SpaceX Plans New Constellation as Companies Pitch EchoStar Deal to FCC

The company said it could end up 'employing terrestrial base stations to enhance capacity where needed.'

SpaceX Plans New Constellation as Companies Pitch EchoStar Deal to FCC
Photo of Elon Musk by Julia Demaree Nikhinson/AP

WASHINGTON, Sept. 23, 2025 – SpaceX is planning to launch a new constellation of direct-to-cell satellites to make use of the 50 megahertz of spectrum it’s buying from EchoStar, the company told the Federal Communications Commission Friday.

“The next generation of Starlink D2C satellites will be designed to fully utilize the spectrum acquired from EchoStar,” the companies wrote in their application. “In most environments, this will enable full 5G cellular connectivity with a comparable consumer experience to current terrestrial LTE service, which will be used in partnership with MNOs to augment high-capacity terrestrial 5G networks.”

The FCC will have to approve both the $17 billion spectrum sale and the new constellation.

The agency appears likely to view the sale favorably, as EchoStar said the SpaceX deal and another spectrum sale to AT&T were efforts to resolve FCC concerns the company wasn’t putting its airwaves to good use.

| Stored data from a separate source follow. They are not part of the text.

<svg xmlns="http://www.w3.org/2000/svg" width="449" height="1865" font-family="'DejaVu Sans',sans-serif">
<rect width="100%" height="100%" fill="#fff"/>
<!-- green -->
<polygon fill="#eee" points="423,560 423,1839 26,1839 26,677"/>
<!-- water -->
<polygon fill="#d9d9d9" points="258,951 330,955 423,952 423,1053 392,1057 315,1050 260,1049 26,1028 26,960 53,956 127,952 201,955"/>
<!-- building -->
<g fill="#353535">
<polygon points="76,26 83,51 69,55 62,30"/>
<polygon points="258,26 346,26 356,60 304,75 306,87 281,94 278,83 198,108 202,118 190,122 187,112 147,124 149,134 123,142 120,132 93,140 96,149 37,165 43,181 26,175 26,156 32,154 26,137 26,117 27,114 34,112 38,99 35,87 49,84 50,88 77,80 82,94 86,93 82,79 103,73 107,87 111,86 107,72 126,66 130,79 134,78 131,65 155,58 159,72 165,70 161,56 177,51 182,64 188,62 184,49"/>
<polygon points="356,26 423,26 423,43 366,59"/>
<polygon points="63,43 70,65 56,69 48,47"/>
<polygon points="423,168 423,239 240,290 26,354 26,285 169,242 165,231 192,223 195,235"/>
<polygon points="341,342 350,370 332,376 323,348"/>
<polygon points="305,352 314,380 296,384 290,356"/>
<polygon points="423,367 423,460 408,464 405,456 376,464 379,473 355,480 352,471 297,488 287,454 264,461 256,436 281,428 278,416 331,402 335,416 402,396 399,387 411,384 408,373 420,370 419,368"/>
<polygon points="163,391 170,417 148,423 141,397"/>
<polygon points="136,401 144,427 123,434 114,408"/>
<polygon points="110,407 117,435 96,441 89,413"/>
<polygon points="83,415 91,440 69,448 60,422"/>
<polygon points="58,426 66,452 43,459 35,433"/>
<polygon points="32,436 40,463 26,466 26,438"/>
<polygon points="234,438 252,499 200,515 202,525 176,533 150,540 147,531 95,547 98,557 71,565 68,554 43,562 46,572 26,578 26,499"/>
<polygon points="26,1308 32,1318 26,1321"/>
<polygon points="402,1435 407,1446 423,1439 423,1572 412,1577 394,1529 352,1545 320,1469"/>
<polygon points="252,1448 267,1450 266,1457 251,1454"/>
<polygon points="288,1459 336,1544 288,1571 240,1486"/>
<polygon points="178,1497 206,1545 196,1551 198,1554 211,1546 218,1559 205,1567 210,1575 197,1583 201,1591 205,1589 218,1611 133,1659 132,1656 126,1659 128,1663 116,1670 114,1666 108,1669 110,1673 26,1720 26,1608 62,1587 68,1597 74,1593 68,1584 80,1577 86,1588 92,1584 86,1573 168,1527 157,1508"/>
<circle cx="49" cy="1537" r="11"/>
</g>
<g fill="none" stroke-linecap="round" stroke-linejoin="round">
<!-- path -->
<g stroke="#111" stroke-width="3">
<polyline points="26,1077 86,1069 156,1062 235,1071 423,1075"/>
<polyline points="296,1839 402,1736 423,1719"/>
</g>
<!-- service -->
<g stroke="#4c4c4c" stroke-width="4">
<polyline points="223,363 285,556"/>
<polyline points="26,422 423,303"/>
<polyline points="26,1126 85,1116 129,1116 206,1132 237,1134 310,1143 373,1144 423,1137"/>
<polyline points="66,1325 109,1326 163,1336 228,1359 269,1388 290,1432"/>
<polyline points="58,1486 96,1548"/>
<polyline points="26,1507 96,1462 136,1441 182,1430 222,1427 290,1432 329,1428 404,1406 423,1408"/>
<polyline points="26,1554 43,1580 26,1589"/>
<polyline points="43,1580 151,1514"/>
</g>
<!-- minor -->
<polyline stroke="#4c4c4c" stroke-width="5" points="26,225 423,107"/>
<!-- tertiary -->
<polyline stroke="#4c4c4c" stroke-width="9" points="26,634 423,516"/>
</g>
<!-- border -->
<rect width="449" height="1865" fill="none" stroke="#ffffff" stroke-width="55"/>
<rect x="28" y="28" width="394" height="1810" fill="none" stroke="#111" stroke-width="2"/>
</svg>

“The deals that EchoStar reached with AT&T and Starlink hold the potential to supercharge competition, extend innovative new services to millions of Americans, and boost U.S. leadership in next-gen connectivity,” an FCC spokesperson said when the SpaceX deal was announced earlier this month. “The FCC will review the applications and continue our focus on promoting the beneficial use of scarce spectrum resources.”

The new spectrum is in the 2 GigaHertz (GHz)/AWS-4 band and the PCS H-block. The AWS-4 licenses are terrestrial, which SpaceX said would enable it to deploy “a hybrid satellite and terrestrial network, just as the Commission envisioned EchoStar would do.”

SpaceX wants FCC to waive terrestrial buildout requirements 

The company said in a separate filing – a request that the FCC waive terrestrial buildout requirements on AWS-4 licenses – that it could end up “employing terrestrial base stations to enhance capacity where needed.”

Analysts said when the deal was announced that SpaceX trying to compete directly with the major carriers would be unlikely, at least in the near-term – the satellite company didn’t buy up EchoStar’s wireless sites, now set to be decommissioned, and has a fraction of the airwaves at its disposal. They said at the time some kind of leasing agreement with a terrestrial mobile provider would be more likely.

Executives from AT&T and Verizon said earlier this month they weren’t worried about competition from SpaceX, and might be interested in a wholesale partnership with the company once the deal goes through.

SpaceX currently provides direct-to-cell service through a partnership with T-Mobile on the carrier’s airwaves. The satellite company said its new constellation would enable 20 times the throughput of that constellation.

The new constellation the company is aiming for, according to its application obtained by PCMag, would consist of 15,000 satellites. They would fly lower to the ground than SpaceX currently has permission for.

SpaceX will need smartphone manufacturers to put the necessary hardware in their devices before consumers can use the new service, which will take time. Current phones don’t support the airwaves the company is buying.